====== EXTRAIT DU DOCUMENT

Lutter ensemble commence dans « l’antre de la violence » — c’est le titre de l’introduction. Cette antre de la violence, c’est celle des oppressions dans toutes leurs manifestations : des plus spectaculaires (guerres, contre-révolutions, attentats) aux plus tolérées et invisibilisées qui ne détruisent pas moins nos vies — celle de la police qui assassine en moyenne quinze personnes (presque toujours non blanches) par an4, celle des coups des conjoints et des proches qui tuent six femmes par mois, celle des politiques migratoires et sécuritaires qui font de la mer Méditerranée ce cimetière débordant de milliers de corps. Cette violence de l’oppression « nous traverse tous·tes » (p. 18). Autrement dit, et pour reprendre les mots-poings de Virginie Despentes : « Rien ne nous sépare de la merde qui nous entoure »5. La merde : la violence des oppressions classistes, racistes, sexistes, queerphobes, validistes6 à laquelle nous sommes biberonné·es depuis notre naissance par toutes les institutions de notre société (école, média, culture, justice, police, élites politiques). Rien, personne n’échappe à ces flots de merde qui nous traversent en continu et façonnent nos désirs, nos gestes, nos regards, les images dans nos têtes, peu importe le côté de l’oppression duquel on se situe. Le point de départ du livre, c’est que cette « violence se manifeste [a fortiori] également sur nos terrains de lutte » (p. 18) » : elle n’épargne ni nos collectifs, ni nos tentatives de faire front ensemble. Ici non plus, « rien ne nous sépare de la merde qui nous entoure ».

============

CONSIGNE
Poursuivez l'extrait sur le livre Lutter ensemble et la violence dans les luttes, à partir de sa dernière phrase. Les lignes n'ont aucun rôle dans cet exercice.

====== JEU DE DONNÉES

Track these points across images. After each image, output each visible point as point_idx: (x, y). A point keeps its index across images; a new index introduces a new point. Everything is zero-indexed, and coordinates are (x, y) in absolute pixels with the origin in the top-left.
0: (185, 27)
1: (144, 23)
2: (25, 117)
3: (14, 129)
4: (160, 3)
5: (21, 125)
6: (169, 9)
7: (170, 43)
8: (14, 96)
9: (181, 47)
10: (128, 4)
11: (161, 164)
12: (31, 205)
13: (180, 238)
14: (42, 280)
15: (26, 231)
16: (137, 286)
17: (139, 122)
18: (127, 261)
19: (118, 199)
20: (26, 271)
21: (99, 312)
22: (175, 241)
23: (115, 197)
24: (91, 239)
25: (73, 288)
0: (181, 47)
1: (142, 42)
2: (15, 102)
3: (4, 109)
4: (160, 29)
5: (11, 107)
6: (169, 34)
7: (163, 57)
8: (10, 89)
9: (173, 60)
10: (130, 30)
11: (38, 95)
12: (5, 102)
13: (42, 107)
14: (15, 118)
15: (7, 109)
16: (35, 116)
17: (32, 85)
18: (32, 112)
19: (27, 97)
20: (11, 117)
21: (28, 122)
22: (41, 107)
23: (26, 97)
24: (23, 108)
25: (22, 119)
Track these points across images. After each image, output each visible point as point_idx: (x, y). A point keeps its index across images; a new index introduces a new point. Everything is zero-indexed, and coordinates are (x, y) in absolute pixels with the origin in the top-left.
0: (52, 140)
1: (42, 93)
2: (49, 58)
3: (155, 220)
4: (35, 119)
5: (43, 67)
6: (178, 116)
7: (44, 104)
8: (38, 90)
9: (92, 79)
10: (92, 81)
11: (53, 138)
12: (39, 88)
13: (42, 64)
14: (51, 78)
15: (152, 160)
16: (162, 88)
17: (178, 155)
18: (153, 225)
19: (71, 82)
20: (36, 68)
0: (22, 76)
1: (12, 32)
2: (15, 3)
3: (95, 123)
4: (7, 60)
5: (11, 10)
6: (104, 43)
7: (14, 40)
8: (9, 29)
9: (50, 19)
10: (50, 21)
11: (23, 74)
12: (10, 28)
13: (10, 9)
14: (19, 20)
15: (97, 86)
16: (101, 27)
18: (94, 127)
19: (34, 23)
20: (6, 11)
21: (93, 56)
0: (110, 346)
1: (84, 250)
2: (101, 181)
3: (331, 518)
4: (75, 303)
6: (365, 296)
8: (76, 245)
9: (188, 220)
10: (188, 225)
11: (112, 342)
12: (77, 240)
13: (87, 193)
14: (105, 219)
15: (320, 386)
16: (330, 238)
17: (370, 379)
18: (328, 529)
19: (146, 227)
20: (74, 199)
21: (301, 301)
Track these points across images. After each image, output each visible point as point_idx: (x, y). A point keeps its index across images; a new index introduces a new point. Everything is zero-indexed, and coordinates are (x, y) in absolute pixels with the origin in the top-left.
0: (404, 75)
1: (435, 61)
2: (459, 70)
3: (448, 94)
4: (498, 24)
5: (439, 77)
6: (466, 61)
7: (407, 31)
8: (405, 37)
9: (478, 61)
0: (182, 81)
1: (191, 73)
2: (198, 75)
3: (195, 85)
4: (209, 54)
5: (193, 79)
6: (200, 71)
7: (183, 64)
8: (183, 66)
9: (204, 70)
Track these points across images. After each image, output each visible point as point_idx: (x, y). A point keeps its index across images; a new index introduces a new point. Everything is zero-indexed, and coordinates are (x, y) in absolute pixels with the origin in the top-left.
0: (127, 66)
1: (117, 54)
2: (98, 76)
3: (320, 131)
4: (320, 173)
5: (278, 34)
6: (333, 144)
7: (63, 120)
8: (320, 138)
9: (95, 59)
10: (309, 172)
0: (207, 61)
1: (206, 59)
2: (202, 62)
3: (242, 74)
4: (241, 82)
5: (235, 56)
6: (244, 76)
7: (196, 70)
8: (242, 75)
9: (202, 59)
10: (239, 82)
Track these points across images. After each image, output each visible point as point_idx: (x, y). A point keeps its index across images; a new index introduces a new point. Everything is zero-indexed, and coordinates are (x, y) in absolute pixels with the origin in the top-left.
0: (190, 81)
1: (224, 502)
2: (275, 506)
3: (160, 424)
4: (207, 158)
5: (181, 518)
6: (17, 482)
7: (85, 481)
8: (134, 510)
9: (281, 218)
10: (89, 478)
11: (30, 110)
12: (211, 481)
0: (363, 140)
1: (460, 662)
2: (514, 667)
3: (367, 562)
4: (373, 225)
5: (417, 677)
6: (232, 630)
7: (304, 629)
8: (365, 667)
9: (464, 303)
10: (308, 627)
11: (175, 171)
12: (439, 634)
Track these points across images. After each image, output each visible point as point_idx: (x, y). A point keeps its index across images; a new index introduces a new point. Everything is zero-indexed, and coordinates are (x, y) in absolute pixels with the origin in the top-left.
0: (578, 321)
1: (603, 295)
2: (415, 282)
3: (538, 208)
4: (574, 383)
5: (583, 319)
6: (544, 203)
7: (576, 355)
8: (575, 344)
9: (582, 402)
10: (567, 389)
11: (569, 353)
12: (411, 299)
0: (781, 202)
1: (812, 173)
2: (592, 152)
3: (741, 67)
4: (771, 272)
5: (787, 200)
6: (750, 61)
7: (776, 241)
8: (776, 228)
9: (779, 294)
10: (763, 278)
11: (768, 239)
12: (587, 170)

============

RÉPONSE ATTENDUE
C’est difficile à admettre, parce que l’idéologie républicaine indivisible et universaliste qui imbibe la société française (et nous imbibe donc pour celleux ayant grandi ici) nie l’existence même des oppressions — dans « la “Patrie des droits de l’homme” qui se pense comme le fer de lance de l’émancipation du monde » (p. 56), il n’y aurait pas de couleurs et pas de racistes, pas de viols et pas d’agresseurs. Et c’est peut-être encore plus difficile à admettre depuis les collectifs militants qui essaient déjà de faire face à toute cette merde qui nous entoure, sans tourner la tête — comment serait-il possible que parmi nous on trouve ces racistes et ces agresseurs qui n’existaient déjà pas dans la République ? Cela peut sembler insurmontable. Pourtant, Juliette Rousseau nous invite, avec l’ensemble des personnes et collectifs qu’elle a rencontrés dans sa recherche, à explorer des moyens de « tenir de front la nécessité de lutter contre les oppressions à l’échelle systémique en s’attaquant à leurs structures (“lutter à l’extérieur”) et celle de transformer nos pratiques de luttes à l’échelle des espaces que nous nous donnons (“lutter à l’intérieur”) » (p. 417).
Lutter dehors et lutter dedans, pour lutter ensemble, en s’armant de la conviction que « nous avons une vraie capacité d’agir sur nos socialisations oppressives, que la puissance collective des luttes vient multiplier » (p. 22). Au départ, il y a toute cette merde qui nous entoure et nous traverse, mais il y a aussi l’espoir.
« Tenir de front lutte systémique et transformation des pratiques »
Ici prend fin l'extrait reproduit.